Lastly, MtSS has chaplains on hand to provide spiritual support, counselling, and religious services to seafarers, respecting their diverse beliefs and faiths. There are worship and meditation spaces at the seafarer centers at Jurong Port to cater to these needs. 

Which areas of development are important to seafarers and why?

A quarterly survey known as the Seafarers Happiness Index has been carried out for the past few years to ascertain their level of satisfaction at sea. Through the survey, we found that seafarers are increasingly recognizing the importance of preparing themselves for the decarbonization in the maritime industry. Decarbonization efforts aim to reduce greenhouse gas emissions and minimize the environmental impact of shipping operations. 

The reason for this need is that environmental awareness has been raised significantly in recent years. Seafarers have been educating themselves about the environmental challenges in the maritime industry, such as emissions reduction targets, alternative fuels, and energy-efficient technologies. They are also keeping themselves informed about regulations and industry trends.

Some have even gone a step further to attend training programs and earn certifications related to green technologies and practices. Training in energy-efficient ship operations, renewable energy systems, and emissions reduction measures is valuable. 

As the industry explores alternative fuels like LNG (liquefied natural gas), hydrogen, and ammonia, seafarers are encouraged to acquire knowledge and experience in handling and operating vessels with these fuels safely.

What are new trends seafarers should be aware of?

The trend to develop skills in energy management – to optimize shipboard systems for fuel efficiency – is relatively new.
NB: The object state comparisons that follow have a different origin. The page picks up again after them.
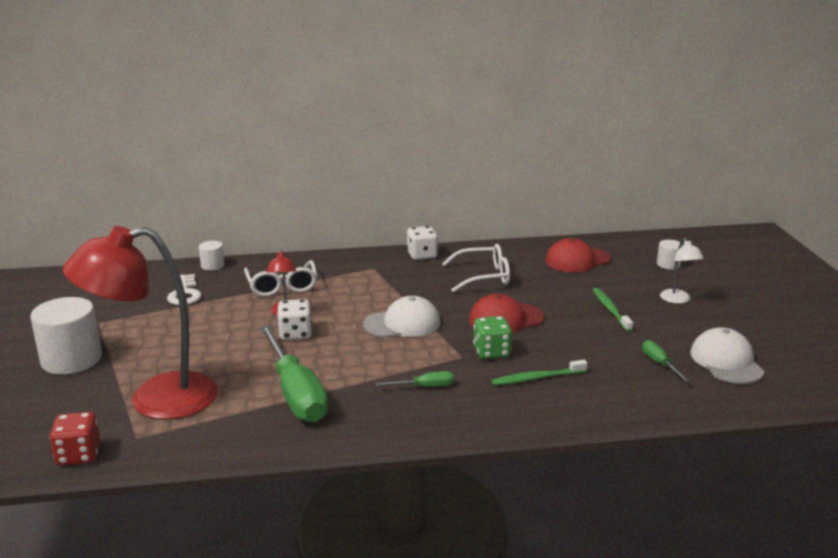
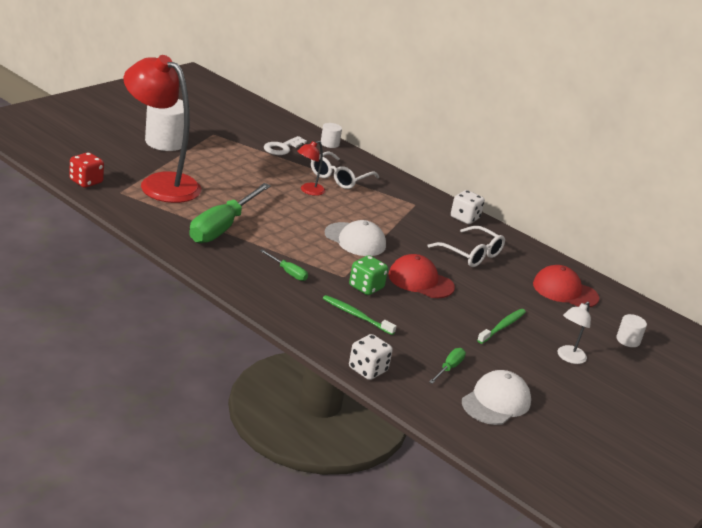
camera: 45 degrees right, 5 degrees up
(295, 334) = (288, 204): white dice -> white dice (368, 370)

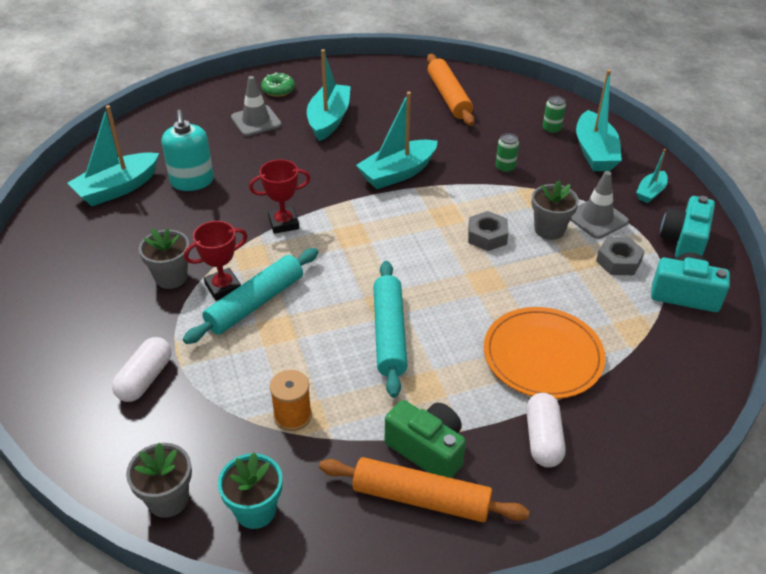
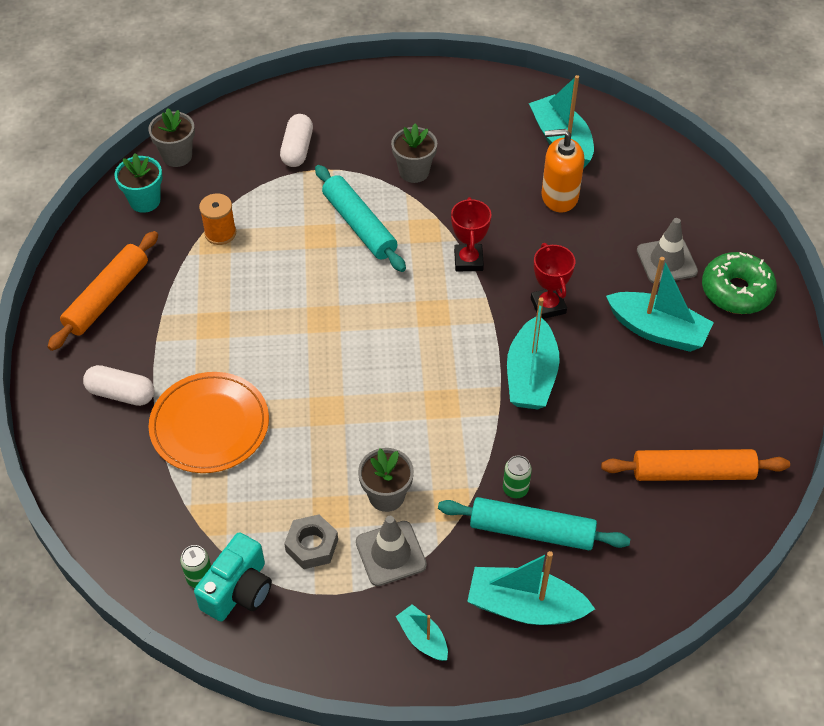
camera: 105 degrees right, 10 degrees up
(145, 379) = (297, 149): white capsule -> white capsule turned 60 degrees clockwise
(192, 181) = (559, 196): turquoise soap dispenser -> orange soap dispenser
(223, 287) = (388, 205): red trophy -> red trophy (548, 306)
(278, 90) = (736, 291): green donut -> green donut, size x1.67
(389, 334) = (284, 314): turquoise rolling pin -> turquoise rolling pin (532, 530)
(398, 173) = (531, 376): turquoise boat -> turquoise boat turned 150 degrees counterclockwise
(427, 449) = (148, 312): green camera -> none
(487, 236) = (394, 431): grey nut -> none
(551, 129) = (590, 573): green can -> green can (200, 577)
(684, 241) = (321, 632): turquoise camera -> none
Therefore, we foresee it will remain for the next two years. This includes understanding the use of energy-efficient equipment and technologies.
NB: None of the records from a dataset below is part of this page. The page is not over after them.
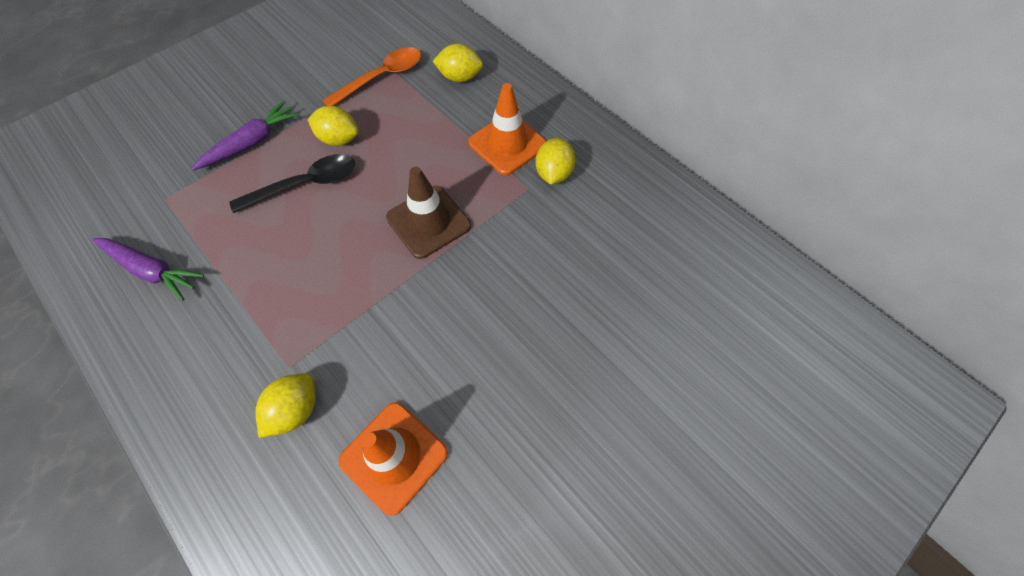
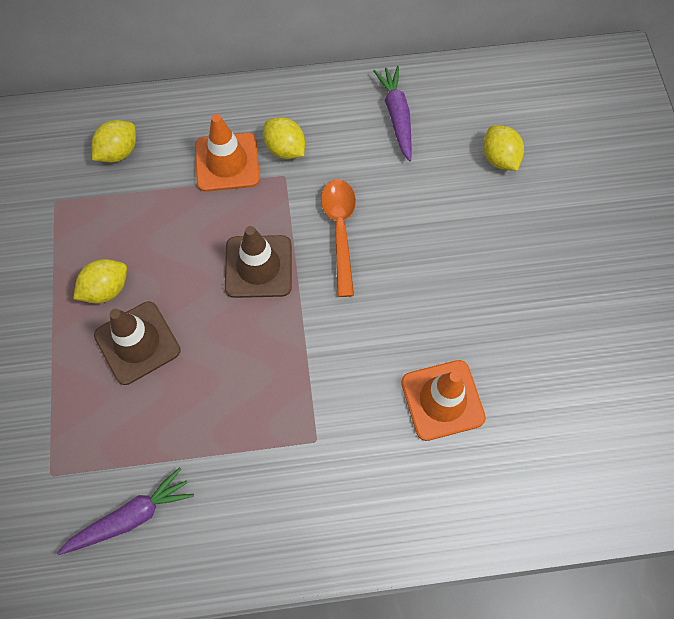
camera: 55 degrees left, 5 degrees up
(252, 143) = (44, 366): purple carrot -> purple carrot (396, 116)
(295, 410) = (358, 452): yellow lemon -> yellow lemon (499, 158)
(305, 184) = (137, 343): black spoon -> brown traffic cone
(381, 78) = (60, 214): orange spoon -> orange spoon (340, 231)

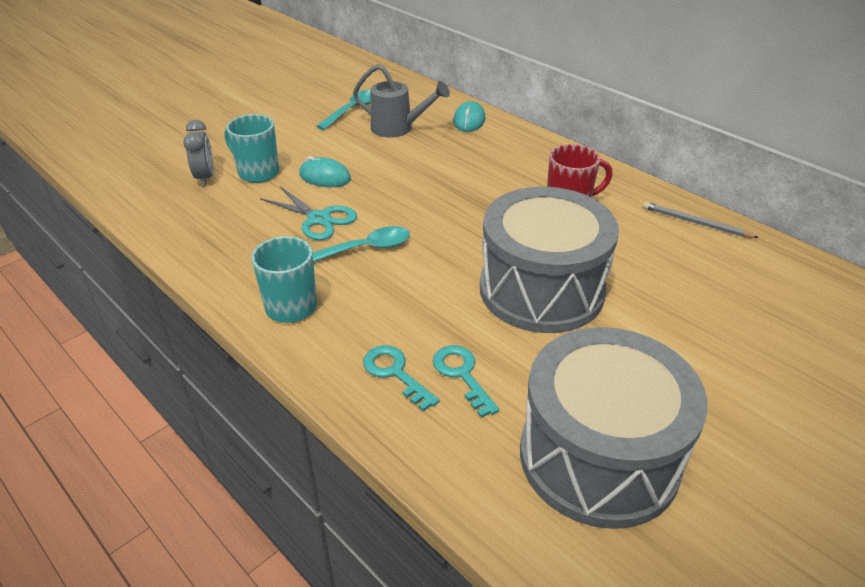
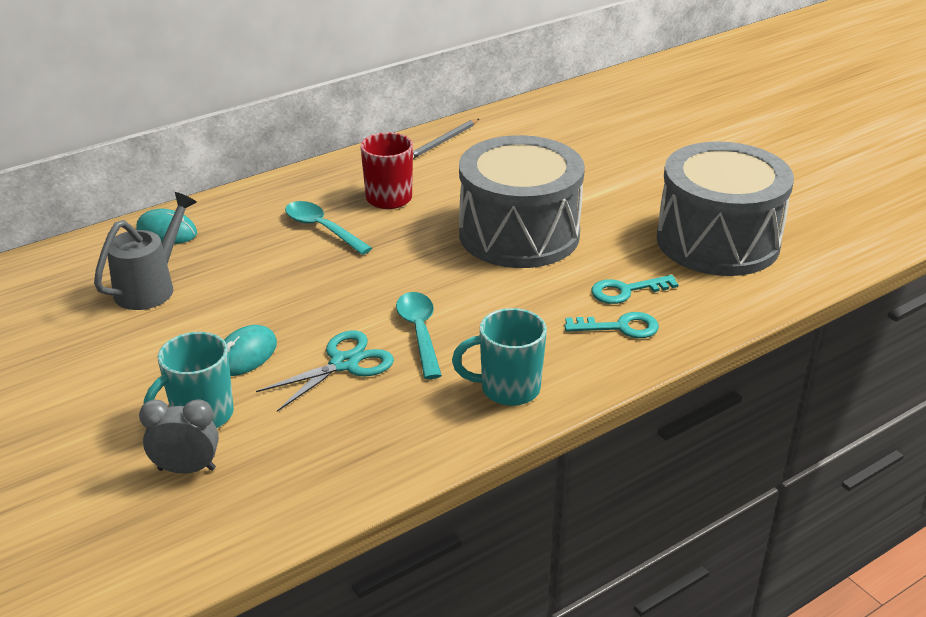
camera: 80 degrees left, 5 degrees down
(352, 110) = (68, 322): turquoise spoon -> turquoise spoon (322, 229)
(395, 373) = (620, 327): turquoise key -> turquoise key turned 150 degrees counterclockwise

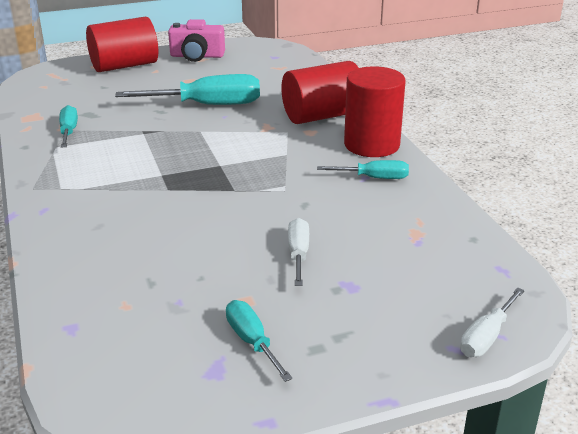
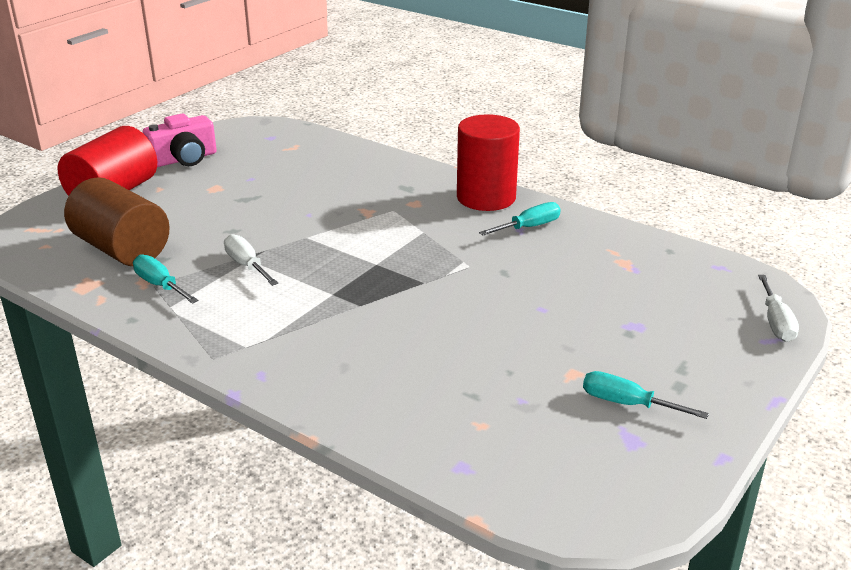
camera: 35 degrees left, 0 degrees up
(80, 102) = (122, 249): none -> brown cylinder
(208, 105) = (276, 208): turquoise screwdriver -> none
(298, 254) = (561, 317): white screwdriver -> white screwdriver (247, 265)
(322, 116) = (404, 184): red cylinder -> none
Established shipping companies are working towards integrating profit generation with ESG (environmental, social, and corporate governance) and sustainable practices onboard, such as minimizing energy consumption, reducing waste, and adhering to best practices for environmental stewardship. This will in some ways comply with the regulatory requirement stipulated by international and national regulations related to emissions control and environmental protection. 

What are some instances where a seafarer needed urgent assistance? 
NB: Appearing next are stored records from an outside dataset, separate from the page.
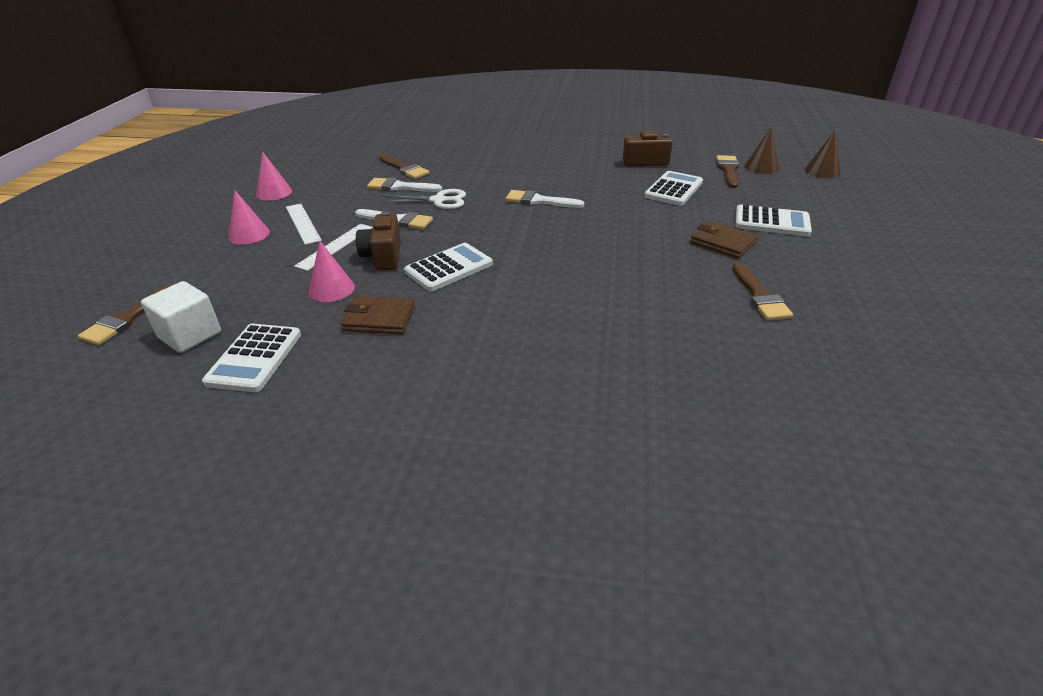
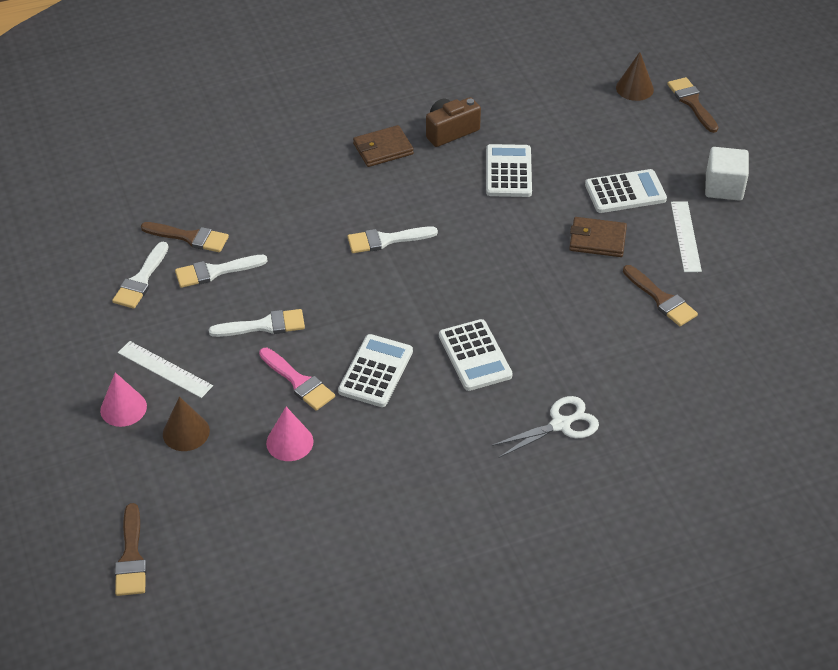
camera: 30 degrees left, 10 degrees up
(190, 335) = (215, 546): white cube -> white cube (724, 187)
(254, 358) = (302, 542): white calculator -> white calculator (474, 356)
(274, 192) = (75, 335): pink cone -> none
(335, 246) = (235, 387): white ruler -> white ruler (685, 236)
(348, 179) = (141, 280): none -> white brush
(379, 319) = (368, 456): brown wallet -> brown wallet (383, 149)
(383, 256) = (298, 382): brown camera -> pink brush
(438, 200) = (279, 278): white scissors -> white scissors (560, 424)
(728, 170) = (544, 118): brown brush -> brown brush (692, 102)
(761, 167) = (573, 101): brown cone -> brown cone (186, 432)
A chief cook from one of the bulk carriers, who ran out of his hyper-tension medication, reached out to MtSS. He was due to sign off after his usual six-month contract. 

However, his replacement was not able to sign on for some reasons and delayed the crew change. That caught him by surprise and left him with insufficient medication to last until his replacement came. MtSS arranged a tele-consult for him with a doctor and sorted out the issue so he could carry on with his duties. 

What drives you to serve seafarers?

As a charity organization, we hold dearly our mission statement: to care for seafarers around the world, regardless of race, nationality or religion. Seafarers, like all workers, deserve to be treated with dignity and respect. 

When seafarers find themselves in desperate situations, it is a violation of their basic human rights. Championing for their well-being is a fundamental way to uphold human rights principles. 

The maritime profession is known for its isolation, long periods away from family and loved ones, and demanding work conditions. Seafarers facing desperate situations often experience mental and emotional distress. Advocating for their rights and welfare is essential to support their holistic well-being.

The plights and life of a seafarer are commonly unknown. How can awareness be raise? 

MtSS has partnerships with maritime industry leaders such as the Maritime & Port Authority of Singapore, port operators, and seafarers’ unions. Collectively, we have been reaching out to the general public to raise awareness about the plight of seafarers. Chaplains of MtSS have also been sharing about the challenges seafarers face in many churches with members who otherwise would have been oblivious to the seafaring vocation.